Une condition explicite : primauté militaire et économique
Jamie Dimon n'a pas tourné autour du pot. Interrogé sur PBS Firing Line les 7 et 8 août 2026, le PDG de JPMorgan a formulé un avertissement direct : "Si nous ne sommes pas la plus forte armée dans 25 ans et la plus forte économie, nous ne serons pas non plus la monnaie de réserve." La formulation, rapportée par Business Insider, établit un lien de causalité que peu de dirigeants de sa stature énoncent aussi clairement.
Le statut de monnaie de réserve mondiale confère aux États-Unis des avantages structurels considérables : financement de la dette à moindre coût, demande mondiale permanente de dollars, capacité à imposer des sanctions financières. Dimon ne conteste pas ces avantages, il en pointe la fragilité : ils reposent sur une domination qui n'est pas acquise indéfiniment.
Un monde fragmenté comme horizon de risque
L'autre volet de l'avertissement porte sur les conséquences géopolitiques d'un recul américain. Dimon a décrit un monde fragmenté sans leadership américain comme "très dangereux". La formule est délibérément vague, mais elle renvoie à un scénario que plusieurs économistes et stratèges évoquent depuis quelques années : un système monétaire international multipolaire, où le yuan, l'euro ou des actifs alternatifs se disputeraient une part du rôle aujourd'hui dévolu au dollar.
Ce scénario reste minoritaire à court terme. Selon les corrélations de marché, la part de marché des stablecoins libellés en dollars resterait au-dessus de 99% en 2026, avec une probabilité de passage sous ce seuil estimée à 7% par les marchés de prédiction. Autrement dit, la dédollarisation numérique n'est pas pour demain. Mais l'horizon de 25 ans que fixe Dimon dépasse largement les cycles de marché habituels.
L'or, actif historiquement corrélé à la défiance envers le dollar, reste un baromètre à surveiller dans ce contexte : toute érosion perçue de la crédibilité du billet vert tend à renforcer la demande institutionnelle pour les métaux précieux et les actifs durs.
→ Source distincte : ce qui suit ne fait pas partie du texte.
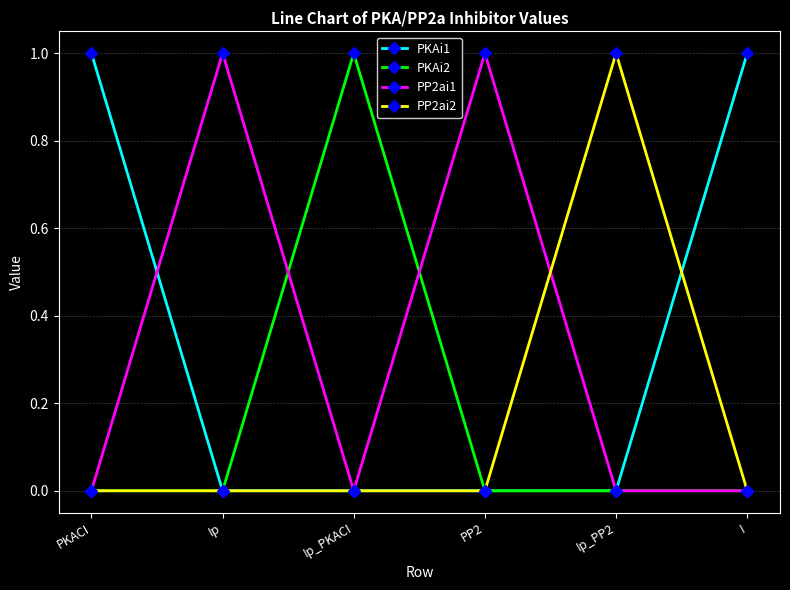

At which label does PKAi2 reach its peak?

Ip_PKACI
La portée de l'avertissement
Dimon n'est pas un commentateur extérieur. JPMorgan est la première banque américaine par les actifs et son PDG dispose d'une visibilité directe sur les flux de capitaux mondiaux, les stratégies de réserve des banques centrales et les arbitrages des grands investisseurs institutionnels. Quand il fixe un délai de 25 ans, il ne prédit pas un effondrement imminent : il signale que la trajectoire actuelle, si elle se poursuit, mène à un rééquilibrage structurel du système monétaire international.
L'avertissement s'inscrit dans un contexte où plusieurs banques centrales ont progressivement diversifié leurs réserves vers l'or ces dernières années et où la question de la dépendance au dollar alimente des débats au sein du G20 et des BRICS. Dimon ne dit pas que le dollar va tomber. Il dit que rien ne garantit qu'il reste debout si les États-Unis cessent d'en mériter le privilège.